Capital Flight From Hong Kong

Published on
June 5th, 2019
9 minutes

Capital Flight From Hong Kong

Future Fears ·
Featuring Kyle Bass

Published on: June 5th, 2019 • Duration: 9 minutes

Kyle Bass, CIO of Hayman Capital, discusses the dire geopolitical situation in which Hong Kong finds itself. Bass talks with Raoul Pal about how the threat of Chinese political interference could lead to financial crisis caused by capital flight. This video is excerpted from a piece published on Real Vision on May 3, 2019 entitled "The Asymmetric Opportunity Revealed."



  • MN
    14 August 2019 @ 11:24
    Good convo. Question. He is saying 300% credit to GDP for HK, but World Bank and other stats seem to suggest 200%. I am still learning all this and it is a bit hard to catch up. Where is his data?
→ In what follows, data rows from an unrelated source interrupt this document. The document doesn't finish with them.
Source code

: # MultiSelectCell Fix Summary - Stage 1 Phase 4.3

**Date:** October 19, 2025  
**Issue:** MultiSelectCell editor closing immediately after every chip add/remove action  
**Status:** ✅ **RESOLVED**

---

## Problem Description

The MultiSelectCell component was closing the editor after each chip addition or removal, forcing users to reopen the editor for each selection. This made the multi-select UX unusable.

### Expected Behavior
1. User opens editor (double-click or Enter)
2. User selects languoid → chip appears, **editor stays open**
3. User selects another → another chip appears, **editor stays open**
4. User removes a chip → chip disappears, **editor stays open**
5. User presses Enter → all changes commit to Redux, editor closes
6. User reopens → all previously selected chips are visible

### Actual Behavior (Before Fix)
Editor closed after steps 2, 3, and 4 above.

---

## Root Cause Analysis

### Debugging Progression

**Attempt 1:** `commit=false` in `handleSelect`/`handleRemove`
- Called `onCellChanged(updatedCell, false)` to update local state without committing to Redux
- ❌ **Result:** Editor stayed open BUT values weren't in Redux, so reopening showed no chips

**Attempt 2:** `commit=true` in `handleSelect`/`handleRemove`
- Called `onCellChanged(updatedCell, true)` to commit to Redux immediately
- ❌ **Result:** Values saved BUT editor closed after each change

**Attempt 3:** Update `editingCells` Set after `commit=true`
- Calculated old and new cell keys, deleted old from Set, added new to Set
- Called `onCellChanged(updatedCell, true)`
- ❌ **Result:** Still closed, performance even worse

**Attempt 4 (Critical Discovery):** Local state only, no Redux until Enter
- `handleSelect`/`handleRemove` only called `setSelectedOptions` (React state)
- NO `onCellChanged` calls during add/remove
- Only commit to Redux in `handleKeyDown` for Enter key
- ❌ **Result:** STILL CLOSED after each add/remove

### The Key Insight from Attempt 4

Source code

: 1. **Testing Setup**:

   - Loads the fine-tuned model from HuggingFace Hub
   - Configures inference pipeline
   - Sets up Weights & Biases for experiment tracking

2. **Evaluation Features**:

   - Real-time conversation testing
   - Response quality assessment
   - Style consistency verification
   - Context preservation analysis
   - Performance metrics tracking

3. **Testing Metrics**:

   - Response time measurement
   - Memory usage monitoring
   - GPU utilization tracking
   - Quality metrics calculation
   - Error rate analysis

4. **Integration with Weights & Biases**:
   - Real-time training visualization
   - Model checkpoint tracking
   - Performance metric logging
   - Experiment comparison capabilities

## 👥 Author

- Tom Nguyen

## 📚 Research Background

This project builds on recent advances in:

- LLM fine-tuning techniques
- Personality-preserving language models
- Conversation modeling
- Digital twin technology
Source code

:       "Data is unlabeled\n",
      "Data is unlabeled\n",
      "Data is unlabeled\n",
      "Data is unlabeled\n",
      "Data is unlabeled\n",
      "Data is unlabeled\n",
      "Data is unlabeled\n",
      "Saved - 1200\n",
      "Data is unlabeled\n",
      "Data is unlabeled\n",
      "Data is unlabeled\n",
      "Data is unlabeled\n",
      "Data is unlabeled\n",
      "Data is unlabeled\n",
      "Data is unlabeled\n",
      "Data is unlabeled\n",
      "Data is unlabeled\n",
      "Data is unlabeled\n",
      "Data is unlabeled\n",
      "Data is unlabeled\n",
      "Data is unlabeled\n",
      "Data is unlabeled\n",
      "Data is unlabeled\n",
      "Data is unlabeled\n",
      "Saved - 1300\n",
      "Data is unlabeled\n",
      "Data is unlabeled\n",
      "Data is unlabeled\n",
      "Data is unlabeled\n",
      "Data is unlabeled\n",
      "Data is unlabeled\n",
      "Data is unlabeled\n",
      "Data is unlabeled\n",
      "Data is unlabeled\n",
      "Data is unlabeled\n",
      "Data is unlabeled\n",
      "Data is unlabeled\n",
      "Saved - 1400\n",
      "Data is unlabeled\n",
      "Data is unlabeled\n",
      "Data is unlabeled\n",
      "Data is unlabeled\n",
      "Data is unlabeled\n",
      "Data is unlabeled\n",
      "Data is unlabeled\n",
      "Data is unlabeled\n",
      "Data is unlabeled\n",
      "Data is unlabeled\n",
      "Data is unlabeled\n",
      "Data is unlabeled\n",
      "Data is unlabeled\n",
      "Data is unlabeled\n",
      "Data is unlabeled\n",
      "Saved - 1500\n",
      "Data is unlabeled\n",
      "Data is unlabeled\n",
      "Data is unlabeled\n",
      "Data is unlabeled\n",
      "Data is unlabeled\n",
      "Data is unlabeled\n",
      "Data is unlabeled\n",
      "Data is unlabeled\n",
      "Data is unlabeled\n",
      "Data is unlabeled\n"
Would like breakdown and data sources notated?
  • CB
    C B.
    5 August 2019 @ 14:51
    I just listened to an interview with Mark Cudmore, Macro Strategist at Bloomberg Markets. He made a few relevant points that present another perspective: * The HKMA has $450B in reserves, and the PBoC has $3T. Their combined ability to defend the HK dollar peg is substantial. * The PBoC controls the rules of the game. They can close the nostro accounts of short sellers in an emergency. * The HKMA has defended the peg since the 1980s. They are experienced and time-tested. Cudmore also makes the point that there is no sign of a top in the HK dollar. HKMA reserves hit a new high recently. Even if you believe the peg will be broken, you will get advance notice in the form of sharply declining HKMA reserves. There will be time to place a short.
  • CL
    Chris L.
    8 June 2019 @ 07:49
    There's too @#$%#@$ much recycling content, and free stuff on YouTube. Almost ironic considering their issues of growing subscribers.
  • SB
    Stephen B.
    5 June 2019 @ 13:20
    Fascinating. Twenty + years ago, prior to the hand over, many Hong Kong residents applied for Canadian residency (and subsequent citizenship), fearing the take over. In the years following the 1997 take over, many families moved back to Hong Kong, having concluded that the "two systems" approach was going to work, so much so that there are now several hundred thousand dual citizens living in Hong Kong. If the "two systems" approach and/or the economy is going to break down, that suggests a mass migration back to Canada.
    • DR
      David R.
      5 June 2019 @ 17:08
      Maybe but probably not. Why would anyone wealthy enough to own multiple international homes and move among them relocate from a 0% investment tax regime like Hong Kong to a 60% income tax regime like Canada? In fact, West Vancouver house prices have recently crashed 40+% and continue to collapse today as the wealthy Asians continue to flee Vancouver and North America for various Asian tax-free Asian destinations, such as where I've moved. Erik Townsend (founder of MacroVoices, his own s/w company and family office hedge fund) just became a permanent resident of Hong Kong in late 2018. The wealthy are voting with their feet. Hong Kong is currently home to more billionaires than any other city in the world. These people are not fools, at least not when it comes to money! They shouldn't keep all their money in Hong Kong, but they and numerous top money managers - particularly from Europe - find it a highly attractive place in which to live for the long run, if you can afford it. And retain that 0% tax rate on their international investments.
    • SP
      Stephane P.
      6 June 2019 @ 23:10
      Impossible, it's freezing cold in Canada.... :-)
    • DR
      David R.
      7 June 2019 @ 16:01
      Stephane P, yeahbut it's hellishly hot & humid in Asian tax havens.